Pustaka
Bahasa Indonesia
Bab
Pengaturan

Bab 6 Refleks Siksa

Bab 6 Refleks Siksa

Gemercik hujan terdengar seakan mengiringi perasaan Nira yang kacau balau. Pikirannya tertarik pada kejadian masa lampau, saat dirinya dan Poppy bermain pasir di taman. Saat itu, Poppy yang selalu marah-marah karena ibunya tidak bisa berlama-lama menemaninya bermain. Ia hampir membuat semua orang ketakutan atas perbuatannya. Pasir ia tebar-tebarkan, skop, batu, dan semua benda yang berada di dekatnya ia lempar-lemparkan. Tidak ada anak-anak yang berani mendekatinya. Mereka dilarang ibu mereka untuk mendekatinya, takut-takut anak mereka akan celaka jika bermain bersama Poppy.

Poppy semakin menangis karena ulahnya tidak membuat orang-orang tertarik padanya. Ketika ibunya memaksa untuk pulang, tiba-tiba ada seorang anak perempuan yang menghampiri Poppy. Anak itu dikucir kuda dan memakai baju berwarna kuning. Ia tersenyum pada Poppy, dan seketika tangisan Poppy berhenti. Poppy menatap anak yang berada di hadapannya itu.

“Hai, aku Nira. Nama panjangku Nira Ayunda Ningtyas.” Anak itu tersenyum hingga menampakkan gigi kelinci mungilnya. Lantas ia mengulurkan tangannya pada Poppy.

Poppy mengedipkan matanya beberapa kali. Seakan tidak percaya dengan apa yang dilihatnya. Hanya anak itulah yang ingin berkenalan dengannya. Sedangkan ibunya memandang Nira dengan raut wajah yang bahagia. “Aku, Poppy.” Poppy menerima uluran tangan Nira. Ia lantas tertawa.

“Mau main?” ucap Poppy kepada Nira. Nira mengangguk, senyumnya tidak pernah lepas. Selalu bertengger bak burung dalam sangkar, tidak terlihat kebosanan.

Ibu Poppy melepaskan genggaman tangannya pada Poppy. Kemudian, ia membiarkan anaknya bermain dengan Nira. Tapi, ketika mereka asyik bermain, seorang wanita meneriaki Nira. Nira terkejut dan langsung berlari menghampiri wanita itu. Ia langsung dimarahi dan dipukul di hadapan semua orang.
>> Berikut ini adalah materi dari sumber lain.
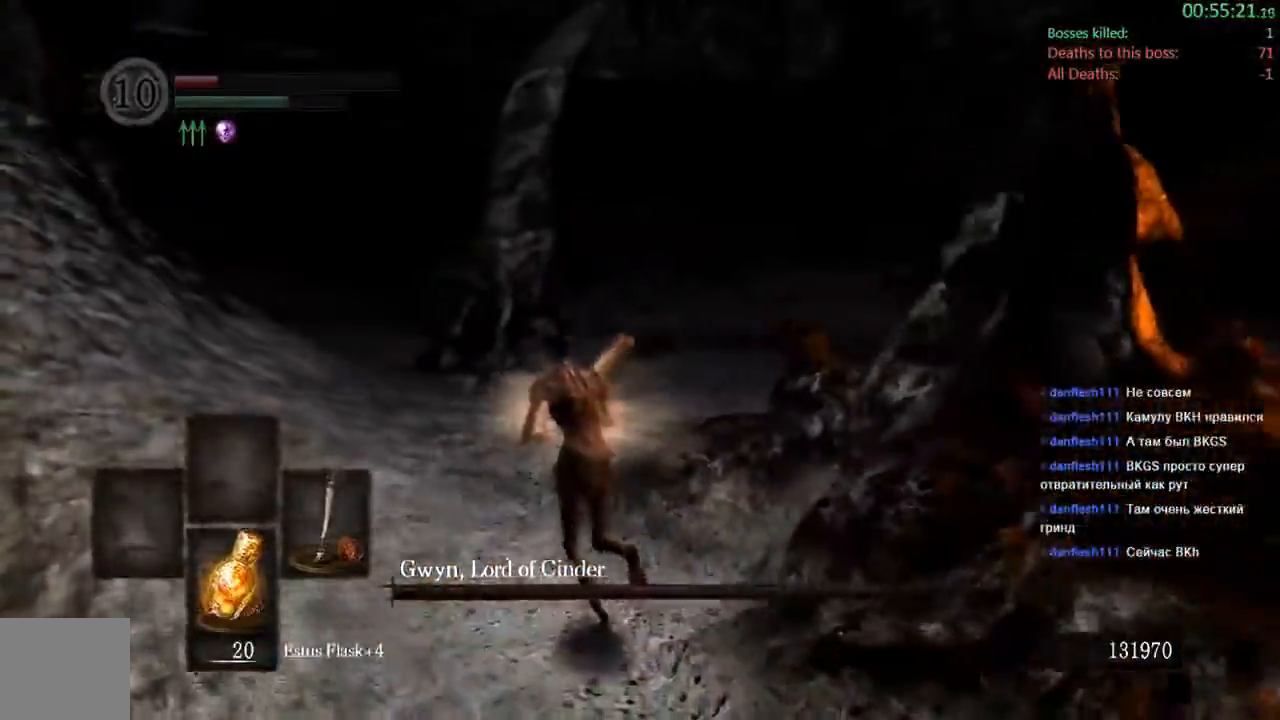
{"dt_ms": 500, "buttons": ["B"], "left_stick": "up-left", "right_stick": "down-right", "events": [[133, "right_stick", "down-right"]]}
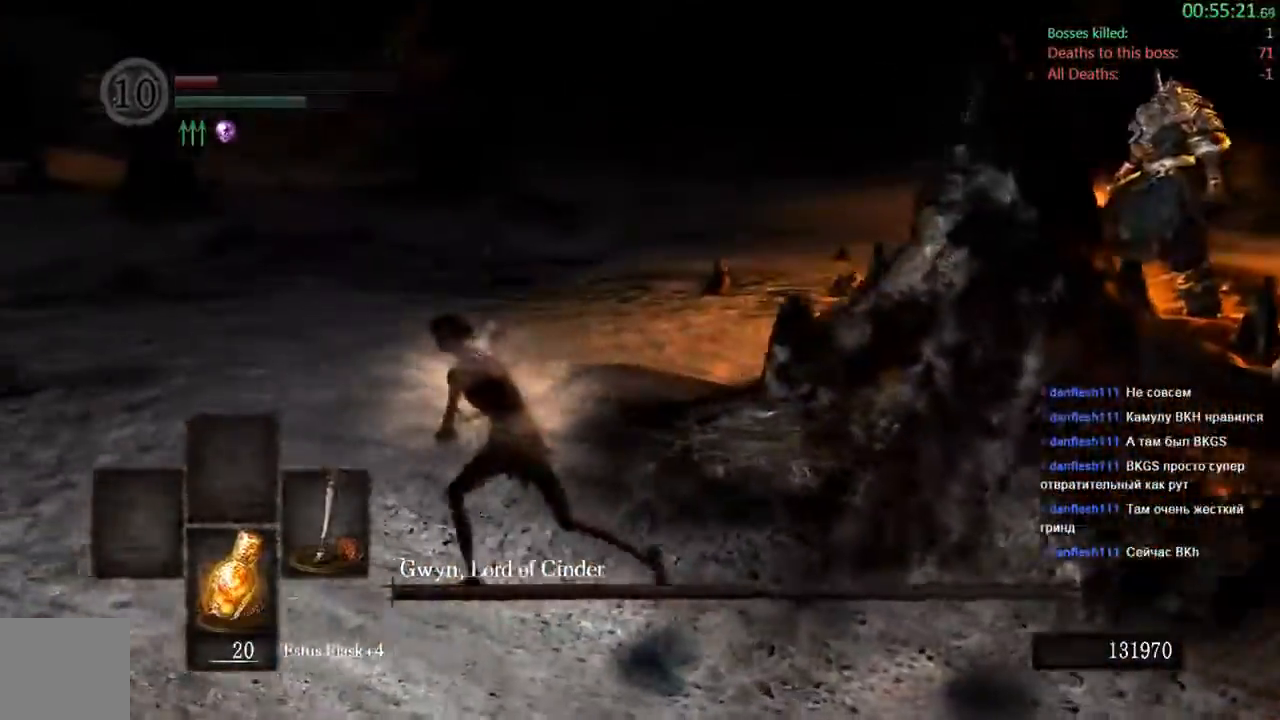
{"dt_ms": 500, "buttons": ["B"], "left_stick": "left", "right_stick": "right", "events": [[17, "left_stick", "left"], [33, "right_stick", "right"]]}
Wanita itu lantas menggusur Nira layaknya rongsokan.

Semua orang tentu terkejut dengan sikap seorang ibu yang sangat kasar terhadap anaknya. Hingga ketika Nira dan ibunya pergi, semua orang ribut membicarakan kejadian itu.

Poppy merasa sedih karena teman bermainnya pergi. Namun, dikemudian hari, mereka dipertemukan lagi. Akhirnya, mereka bersahabat hingga saat ini. Banyak sekali persamaan dari mereka berdua. Dari mulai rambut yang selalu sepunggung, hingga sepatu juga sama. Terlebih, Poppy-lah yang ingin terlihat sama, bukan Nira. Pasalnya, Nira hanya memakai sesuatu yang sudah disediakan oleh ibunya. Terlepas dari itu barang bekas atau apa. Nira tidak pernah meminta apapun pada ibunya, karena ia tidak bisa berharap banyak.

Sikap Poppy yang selalu ingin sama, sepertinya berpengaruh sampai sekarang, Terutama sampai ke hal percintaan pun ia ingin sama. Nira tidak menyangka jika dirinya dan Poppy menyukai lelaki yang sama. Amat menyakitkan jika harus merelakan antara persahabatan atau cinta. Memang sulit memilih pilihan yang keduanya sama-sama berarti. Di situlah ego kita dituntut untuk bermain.

***

Tidak seperti biasanya, Nira sangat merasakan emosi seperti sekarang. Saat ia membuka mata, ia menemukan vas bunga yang berada di atas nakas. Nira mengambilnya dengan cepat dan hendak ia lemparkan ke Poppy.

“Aaa, kamu jahat, Poppy!” teriak Nira dengan penuh emosi.

Namun, lemparan itu urung dilakukan, karena Herdi refleks mengambil tongkat yang ia sandarkan di dinding, lantas memukul tengkuk Nira dengan kuat. Nira tersungkur hingga kepalanya dengan keras membentur lantai. Darah segar mengalir dari kepalanya.

Poppy yang melihat kejadian itu, tidak bisa menahan keterkejutannya.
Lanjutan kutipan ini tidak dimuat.